My little hut is painted green - I have thought of re-painting it heavenly blue. It has a wide bay in front, with four latticed windows, and a nice little latch on the door. Too pretty for a hut or a shed, really, so I more often call it the summerhouse instead. I have made pale green gingham blinds for the windows; they shade my laptop from the sun on summer mornings, and in winter help to keep me protected against the frost. Inside, I have heat and light, a table large enough to accommodate all the paraphernalia necessary to keep the creative effort going (dictionaries, that’s to say; thesauruses, and endless supplies of clean foolscap paper) - and all my favourite books on shelves upon the walls. I am obliged to share my hut with lawn-mower and garden chairs of course; and with an old fridge-freezer that was too good to throw out, and that is useful for storing fruit and vegetables, and all the extra food one somehow accumulates at Christmas, and other festive times.

But none of that seems to matter very much, when once I am down here and have switched my laptop on, in the mornings. The lawn-mower has become my companion indeed; and the humming of the fridge-freezer has a friendly sound - perfectly attuned, I find, to the functioning of the compositional process. Having a room of one’s own, Virginia called it. And in that at least she was absolutely right. For it is of all things the most inestimable in value, to anyone who tries to write.

2 comments:

pluto said...

Is this hut the place that your blog posts emerge from too? It's kind of nice to picture that.

I like Virginia Woolf too; at least I loved The Lighthouse and Mrs Dalloway.

I don't think I'd read them again though, because I'd find it too much effort. And that reminds me of what you say about people not wanting to read Henry James any more.

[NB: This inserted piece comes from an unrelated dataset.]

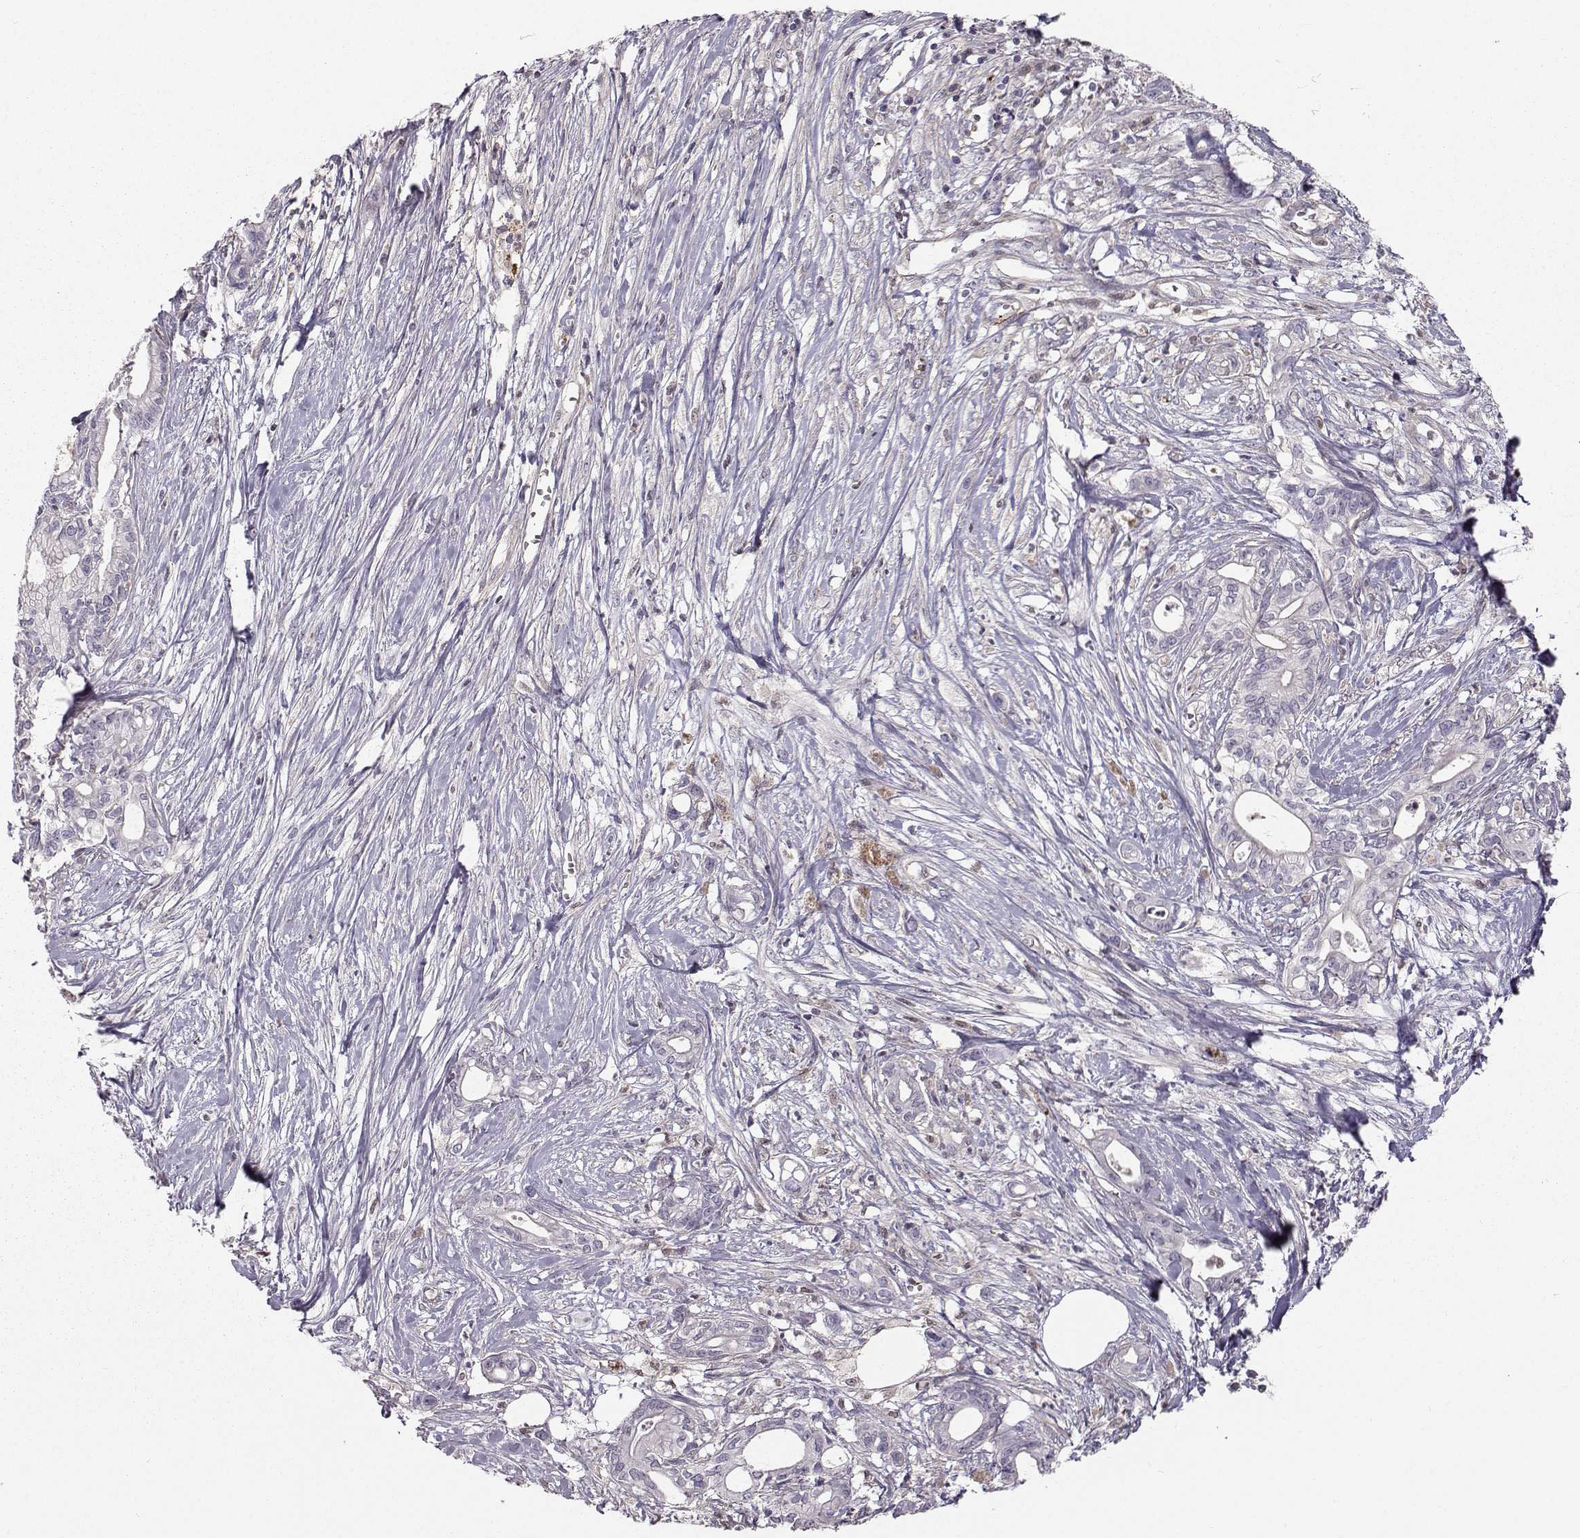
{"staining": {"intensity": "negative", "quantity": "none", "location": "none"}, "tissue": "pancreatic cancer", "cell_type": "Tumor cells", "image_type": "cancer", "snomed": [{"axis": "morphology", "description": "Adenocarcinoma, NOS"}, {"axis": "topography", "description": "Pancreas"}], "caption": "DAB (3,3'-diaminobenzidine) immunohistochemical staining of human adenocarcinoma (pancreatic) exhibits no significant staining in tumor cells.", "gene": "ASB16", "patient": {"sex": "male", "age": 71}}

Jeffrey Archer does tell a good story, by the way. But, he's incapable of writing a memorable sentence. Same with Michael Crichton, John Grisham and all the rest of them. Strange, a true narrative gift combined with such a slender gift for language.

merry weather said...

I've just found my forgotten copy of Jacob's Room, half-hidden on a shelf and covered in dust. The language and observations are more inspiring on a second try - it's the narrative structure that makes me falter.

Still, I'm encouraged to go and try Mrs Dalloway nonetheless.

And yours is a heavenly hut for a writer I think, be it green or blue!